Johnston listed a number of things -- such as live bands, offensive lyrics and drunken crowds -- she deems to be causing the noise problem.

"It could be heard both inside and outside the neighborhood's homes," Johnston said.

Pima County Sheriff's deputies have been unable to mitigate the problem because the county's ordinance had been too loose, she said.

La Tierra Linda owner Mark Wolfe said he disagrees that his resort is a repeat noise offender, adding that he took measures more than a year ago to prevent further disturbances.

That was backed up by the Pima County Sheriff's Department. Two years ago deputies responded to La Tierra Linda 17 times for varying reasons, said Steve Easton, public information officer for the Sheriff's Department. However, Easton said, have not responded to the resort in the last year.

Wolfe said part of the noise problem is due to the resort's location, which he referred to as an "echo chamber." La Tierra Linda is a 30-acre ranch built in the early 1940s that now serves as a resort, concert location and host to other events.

"The Pima County Board of Supervisors amended the county's noise ordinance Sept. 18, setting specific limits and giving deputies more authority to cite violators, Leslie Nixon, a spokeswoman for Supervisor Sharon Bronson, said.

"When a lot of noise was coming from some bar, the officers couldn't cite them because the owner wasn't there," Nixon said. "Now anybody connected can be."

In Pima County, if noise can be heard 125 feet from the offender's property line, that is now a violation. The county's ordinance does not set a decibel limit.

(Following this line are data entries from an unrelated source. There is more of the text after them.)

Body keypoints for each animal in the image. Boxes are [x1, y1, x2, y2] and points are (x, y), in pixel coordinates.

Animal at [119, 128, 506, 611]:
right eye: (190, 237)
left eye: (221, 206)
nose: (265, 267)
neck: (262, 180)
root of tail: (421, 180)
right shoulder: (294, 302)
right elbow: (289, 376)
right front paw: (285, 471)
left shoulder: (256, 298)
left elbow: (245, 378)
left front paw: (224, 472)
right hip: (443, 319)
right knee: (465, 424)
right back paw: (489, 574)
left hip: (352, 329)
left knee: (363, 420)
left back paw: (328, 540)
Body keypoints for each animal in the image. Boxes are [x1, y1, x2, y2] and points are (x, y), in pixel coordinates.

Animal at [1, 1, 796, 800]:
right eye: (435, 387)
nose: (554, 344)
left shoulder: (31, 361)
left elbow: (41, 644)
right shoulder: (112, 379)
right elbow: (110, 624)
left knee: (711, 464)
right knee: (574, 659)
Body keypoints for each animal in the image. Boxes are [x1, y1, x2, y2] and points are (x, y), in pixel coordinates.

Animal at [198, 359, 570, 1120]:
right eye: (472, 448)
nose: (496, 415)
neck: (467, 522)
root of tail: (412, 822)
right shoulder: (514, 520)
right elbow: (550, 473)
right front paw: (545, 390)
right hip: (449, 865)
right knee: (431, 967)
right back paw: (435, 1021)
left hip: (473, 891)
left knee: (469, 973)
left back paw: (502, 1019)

The Marana Town Council may soon be considering the creation of a resort and recreation zone that, if annexed, both La Tierra Linda and Lazy K, located at 8401 N. Scenic Drive, could be included.

Marana Town Manager Mike Hein said it is important for these areas to become part of the town to give Marana authority to fix problems that already affect its residents because of the close proximity.

"For us, (the guest ranches) being part of the town means having the ability to work things out," Hein said. "We can create rules that, first of all, can be enforced."

Marana's proposed recreation zone would set limits for noise at 75 decibels, with it being considered a nuisance at 65.

According to the National Institute on Deafness and other Communication Disorders, 65 decibels is only slightly louder than normal conversation and 75 decibels is less than city traffic. Rock concerts, of which Johnston was complaining, can be as loud as 140 decibels.

Assistant Town Manager Mike Reuwsaat said the town's police force would easily enforce the noise limits if it were to become an issue at La Tierra Linda.

"It's basically an officer's call if it's a nuisance," Marana Development Services Director Jim DeGrood said.

Reuwsaat is now working with both Lazy K and La Tierra Linda on a pre-annexation agreements.

"We're figuring out how we'll treat issues like noise and like the dust," Hein said.

Also included in the proposed annexations would be Star Dance, a dance club, and Sanctuary Cove, a place of prayer and meditation.